Rohingya refugee crisis is no closer to being solved

Top view of Rohingya refugee camp, Kutupalong, in Cox’s Bazar. Top view of Rohingya refugee camp, Kutupalong, in Cox’s Bazar. SH Saw Myint on Unsplash

Five years after the atrocities in Myanmar, one million Rohingya people remain in perilous situations. 

It's been five years since violence erupted in Rakhine state, Myanmar. Thousands of Rohingya people were killed by the Myanmar military. Around 770,000 fled for their lives to Bangladesh, one million people are stranded in Cox's Bazar area. 

This article offers testimonies from Rohingya refugees on how they coped after fleeing Myanmar.

Rohingya mother, Tayeba Begum talks about her twin daughters who were only six-month-old when she and her family fled Myanmar for Bangladesh. “After the killings began, we couldn't stay any longer - the militaries were brutally murdering Rohingya and burning their houses. If we can ever live peacefully again in Myanmar, we will return. But how can we return if our rights are not ensured? Where will we live, since our houses have been destroyed?”

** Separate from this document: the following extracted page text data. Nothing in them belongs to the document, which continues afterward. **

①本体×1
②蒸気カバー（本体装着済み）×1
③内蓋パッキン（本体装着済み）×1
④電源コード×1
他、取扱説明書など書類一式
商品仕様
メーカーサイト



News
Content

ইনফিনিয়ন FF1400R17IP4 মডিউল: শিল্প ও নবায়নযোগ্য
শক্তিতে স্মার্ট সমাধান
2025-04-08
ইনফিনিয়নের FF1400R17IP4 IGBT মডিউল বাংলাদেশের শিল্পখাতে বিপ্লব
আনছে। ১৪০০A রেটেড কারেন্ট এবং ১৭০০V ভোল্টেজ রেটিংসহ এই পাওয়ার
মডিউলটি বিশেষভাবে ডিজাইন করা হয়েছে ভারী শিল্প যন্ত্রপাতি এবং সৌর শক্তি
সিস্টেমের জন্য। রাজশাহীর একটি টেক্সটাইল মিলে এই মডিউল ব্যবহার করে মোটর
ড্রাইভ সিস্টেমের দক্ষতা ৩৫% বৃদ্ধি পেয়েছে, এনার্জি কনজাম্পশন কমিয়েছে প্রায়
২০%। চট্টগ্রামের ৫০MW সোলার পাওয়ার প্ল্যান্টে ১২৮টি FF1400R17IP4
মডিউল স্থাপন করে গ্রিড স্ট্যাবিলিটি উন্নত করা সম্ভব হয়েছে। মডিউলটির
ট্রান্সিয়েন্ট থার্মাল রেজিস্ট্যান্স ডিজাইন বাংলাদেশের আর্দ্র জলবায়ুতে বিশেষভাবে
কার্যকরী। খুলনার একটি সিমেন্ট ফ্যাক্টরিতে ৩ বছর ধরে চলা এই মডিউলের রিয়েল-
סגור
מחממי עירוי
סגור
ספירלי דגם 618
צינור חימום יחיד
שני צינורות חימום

Rohingya refugee Anwar, a 15-year-old student, remembers when he ran away from Myanmar with his family. “It was one afternoon when the army attacked our neighborhood.” He now lives in the Jamtoli refugee camp in Bangladesh and his dream is to become a doctor. He addressed young people like him around the world to keep on learning because not everybody has such opportunities.

Lastly, the heart of the eldest of the interviewed refugees, Mohammed Hussein (65), longs for repatriation to Myanmar, with the guarantee of rights protection: “I am old now and will die soon. I wonder if I will see my motherland before I die.”